Ministério Público Militar deve pedir expulsão de Bolsonaro do Exército. Caso perca patente, ele pode ir para presídio comum

O Ministério Público Militar (MPM) deve encaminhar ao Superior Tribunal Militar (STM), ainda nesta semana, pedidos formais para a expulsão do ex-presidente Jair Bolsonaro e de outros militares condenados no âmbito da chamada trama golpista. A expectativa é que as representações sejam protocoladas nesta terça-feira (3), data que marca a abertura dos trabalhos do Judiciário em 2026.
Caso o STM acolha os pedidos, a decisão resultará, na prática, na exclusão dos envolvidos das Forças Armadas. O julgamento desse tipo de ação costuma levar, em média, cerca de seis meses no tribunal militar.
As medidas propostas pelo MP Militar decorrem diretamente da condenação imposta pelo Supremo Tribunal Federal (STF) ao ex-presidente e a seus aliados. Segundo a decisão da Corte, Jair Bolsonaro, capitão reformado do Exército, liderou uma organização criminosa que atuou para mantê-lo no poder após a derrota nas eleições de 2022.
No julgamento, o STF condenou os integrantes do grupo a penas que variam de 19 anos a 27 anos e três meses de prisão. Entre os crimes reconhecidos estão golpe de Estado, tentativa de abolição violenta do Estado Democrático de Direito e organização criminosa. A condenação transitou em julgado, não havendo mais possibilidade de recurso.
A Constituição prevê que militares condenados a penas privativas de liberdade superiores a dois anos, com decisão definitiva, podem ser declarados indignos do oficialato. Nesses casos, a sanção aplicada é a perda de posto e patente, medida que cabe ao STM analisar após a condenação criminal.
No tribunal militar, a expectativa é que cada representação seja distribuída a um relator diferente, o que pode influenciar o andamento e o desfecho dos processos. Ainda assim, há uma tendência de que as ações sejam apreciadas de forma conjunta, dada a conexão entre os casos.
Os ministros do STM não irão reavaliar o mérito das condenações impostas pelo STF. A análise ficará restrita às consequências da decisão judicial para a permanência ou não dos condenados nos quadros das Forças Armadas, especialmente sob o critério de idoneidade ética e moral exigido para o oficialato.
Desde 2017, 58 militares já foram expulsos das Forças Armadas após condenações judiciais, principalmente por crimes como peculato, estelionato e corrupção. De acordo com o histórico do tribunal, esta será a primeira vez que a Corte Militar examinará pedidos de expulsão motivados por crimes contra a democracia.
PRESÍDIO COMUM
Com o início da análise pelo Superior Tribunal Militar (STM) dos pedidos de perda de postos e patentes de Jair Bolsonaro e outros quatro réus condenados no julgamento da trama golpista, surge a possibilidade de haver uma mudança no local onde hoje eles estão presos.
O ex-presidente, recentemente transferido para o 19.º Batalhão de Polícia Militar do Distrito Federal, a Papudinha, e os generais Walter Braga Netto e Paulo Sergio Oliveira, presos, respectivamente, na Vila Militar no Rio de Janeiro (RJ) e no Comando Militar do Planalto, em Brasília estão em instalações militares e policiais, por conta dos cargos nas Forças Armadas. Caso sejam expulsos, em tese, não haverá motivo para permanecerem nas instalações.
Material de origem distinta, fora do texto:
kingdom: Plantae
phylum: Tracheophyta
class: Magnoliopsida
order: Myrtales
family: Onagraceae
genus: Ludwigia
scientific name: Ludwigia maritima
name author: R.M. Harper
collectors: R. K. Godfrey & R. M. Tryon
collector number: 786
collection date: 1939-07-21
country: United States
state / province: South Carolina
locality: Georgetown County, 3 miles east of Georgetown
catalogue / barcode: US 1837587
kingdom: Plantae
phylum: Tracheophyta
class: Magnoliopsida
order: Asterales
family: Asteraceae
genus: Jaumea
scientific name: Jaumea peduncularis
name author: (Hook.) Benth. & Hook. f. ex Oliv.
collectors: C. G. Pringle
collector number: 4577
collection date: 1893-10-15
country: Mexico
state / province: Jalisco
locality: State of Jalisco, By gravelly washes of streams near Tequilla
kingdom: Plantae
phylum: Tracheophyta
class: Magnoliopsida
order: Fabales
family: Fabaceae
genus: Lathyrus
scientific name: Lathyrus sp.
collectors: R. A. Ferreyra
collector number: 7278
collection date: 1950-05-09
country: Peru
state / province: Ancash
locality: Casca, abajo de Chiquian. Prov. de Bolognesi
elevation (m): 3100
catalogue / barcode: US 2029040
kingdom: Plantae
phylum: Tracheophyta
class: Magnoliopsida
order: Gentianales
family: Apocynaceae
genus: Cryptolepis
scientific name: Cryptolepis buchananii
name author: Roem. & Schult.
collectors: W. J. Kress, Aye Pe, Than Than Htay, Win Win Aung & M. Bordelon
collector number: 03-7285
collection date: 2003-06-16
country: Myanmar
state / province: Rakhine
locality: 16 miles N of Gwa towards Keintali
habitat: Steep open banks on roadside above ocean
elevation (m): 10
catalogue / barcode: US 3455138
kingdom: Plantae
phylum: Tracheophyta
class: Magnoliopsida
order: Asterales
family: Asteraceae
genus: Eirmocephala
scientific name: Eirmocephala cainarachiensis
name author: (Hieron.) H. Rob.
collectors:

Essa decisão será tomada pelo ministro relator do caso. Porém, como se trata de um ex-presidente e generais, há um peso que deve ser levado em consideração no caso.
Há também o fator de que o Supremo Tribunal Federal (STF) está sob ataque, sendo pressionado no caso Master. Por isso, se tratando da prisão de Bolsonaro e dos outros réus, a escolha deverá ser por “não puxar a corda” e manter o Bolsonaro e os outros réus nas instalações militares.
Também com uma futura expulsão, há em jogo a perda de salários. Para as Forças Armadas, quando um militar é expulso, há a “morte ficta”, que equipara o militar expulso ou excluído ao militar falecido. Porém, essa condição não exclui o direito de esposas e filhos de receberem a pensão prevista para familiares, assunto que segue em debate na reforma administrativa discutida no Congresso Nacional.